A government spokesman said: “Questions of citizenship should be organised by member states nationally.” An EU diplomat said of the proposal: “It’s loony.”

Timothy Kirkhope, the leader of the Conservatives in the European Parliament, and former immigration minister, said: “I am amazed. You can laugh, but it worryingly shows the views of people who should know better. I swore an oath of allegiance to the Queen. I am not going to take kindly to an Italian gentleman telling me to swear allegiance to unelected people, or to swear allegiance to something I don’t agree with — a unified European state.”
Mike Nattrass, deputy leader of the UK Independence Party, said: “An allegiance to something with no single culture, no agreed history, no common language and packed with fraud and corruption? The EU must be joking.”
Posted by:Steve

#9  Kool. More post-Christians pledging allegiance to muslim majority Brussels.
Posted by: ed   2005-09-02 23:36  

#8  Three Card Monty, Capitan America....
Posted by: Alaska Paul   2005-09-02 21:49  

#7  full monty
Posted by: Captain America   2005-09-02 17:45  

#6  The referendum had already failed, Aris. There was no point in continuation. The EU is increasingly looking like some sort of Monty Python skit.
Posted by: Darrell   2005-09-02 15:43  

#5  How's the toe Aris?
Posted by: Mona Gorilla   2005-09-02 15:36  

#4  back to guard duty, boy!
Posted by: Frank G   2005-09-02 14:34  

#3  I swore an oath of allegiance to the Queen. I am not going to take kindly to an Italian gentleman telling me to swear allegiance to unelected people.
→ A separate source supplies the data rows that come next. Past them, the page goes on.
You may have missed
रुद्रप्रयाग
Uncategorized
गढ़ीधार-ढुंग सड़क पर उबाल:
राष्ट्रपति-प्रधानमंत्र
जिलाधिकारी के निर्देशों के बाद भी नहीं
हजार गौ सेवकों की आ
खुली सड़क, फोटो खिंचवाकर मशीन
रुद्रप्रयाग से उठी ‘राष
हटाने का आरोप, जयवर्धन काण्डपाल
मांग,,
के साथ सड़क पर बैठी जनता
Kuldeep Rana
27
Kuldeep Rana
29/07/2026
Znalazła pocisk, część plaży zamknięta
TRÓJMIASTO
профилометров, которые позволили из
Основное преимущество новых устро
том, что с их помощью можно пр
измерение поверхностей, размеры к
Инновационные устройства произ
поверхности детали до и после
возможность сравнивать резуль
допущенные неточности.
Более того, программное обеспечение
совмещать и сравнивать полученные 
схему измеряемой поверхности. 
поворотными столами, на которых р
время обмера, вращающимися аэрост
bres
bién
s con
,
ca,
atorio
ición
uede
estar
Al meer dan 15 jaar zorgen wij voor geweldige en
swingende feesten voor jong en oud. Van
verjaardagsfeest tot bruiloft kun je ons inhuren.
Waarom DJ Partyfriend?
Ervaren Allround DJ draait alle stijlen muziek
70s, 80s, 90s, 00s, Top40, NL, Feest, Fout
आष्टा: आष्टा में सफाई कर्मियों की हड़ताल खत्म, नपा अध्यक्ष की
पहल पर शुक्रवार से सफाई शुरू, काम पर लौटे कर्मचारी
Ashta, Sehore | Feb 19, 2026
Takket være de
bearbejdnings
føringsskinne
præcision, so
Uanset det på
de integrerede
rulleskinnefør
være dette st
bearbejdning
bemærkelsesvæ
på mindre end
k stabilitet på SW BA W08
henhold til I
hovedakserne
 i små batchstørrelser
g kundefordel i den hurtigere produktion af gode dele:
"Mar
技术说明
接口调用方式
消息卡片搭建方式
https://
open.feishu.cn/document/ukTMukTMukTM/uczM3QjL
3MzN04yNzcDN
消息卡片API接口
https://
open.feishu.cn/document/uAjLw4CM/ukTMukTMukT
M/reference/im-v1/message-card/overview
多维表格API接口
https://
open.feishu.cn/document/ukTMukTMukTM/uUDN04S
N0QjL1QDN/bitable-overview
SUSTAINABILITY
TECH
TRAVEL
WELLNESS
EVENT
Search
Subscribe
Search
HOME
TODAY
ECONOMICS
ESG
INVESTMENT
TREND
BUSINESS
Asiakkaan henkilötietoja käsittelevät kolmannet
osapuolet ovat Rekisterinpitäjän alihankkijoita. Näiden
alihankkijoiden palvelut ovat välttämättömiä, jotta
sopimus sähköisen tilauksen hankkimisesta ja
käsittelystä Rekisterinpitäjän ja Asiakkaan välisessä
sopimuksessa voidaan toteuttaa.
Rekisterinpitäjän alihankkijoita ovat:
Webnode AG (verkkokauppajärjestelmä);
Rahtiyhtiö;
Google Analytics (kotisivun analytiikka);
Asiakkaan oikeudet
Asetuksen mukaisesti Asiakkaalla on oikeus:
LOL! He actually said those two sentences, the one after the other? And he probably didn't even mean them ironically at that.

As for the rest, if the Charter of Fundamental Rights alone (without the rest of the Constitution attached) was put to the vote, it would pass overwhelmingly, even in Britain. But ofcourse the elites (the British ones mainly) are never gonna let such a thing take place -- you saw how quick Blair was to cancel the referendum even for the (under the given circumstances) doomed-to-failure EU Constitution. After all he couldn't have the people of Britain becoming too attached to the idea of referendums deciding their relationship with Europe.

(And all the anti-EU people that used to complain about EU supposedly being a project of the political elites were actually *happy* about Blair just deciding to cancel the referendum and thus making sure it would remain such -- there's a second round of hypocrisy for you)
Posted by: Aris Katsaris   2005-09-02 14:00  

#2  LOL!
Posted by: Shipman   2005-09-02 13:32  

#1  "I pledge allegiance to the EU, and its mighty state of hysteria. And to the republic of mass confusion, one bureaucracy, under Brussels, with high taxes and social welfare checks for all."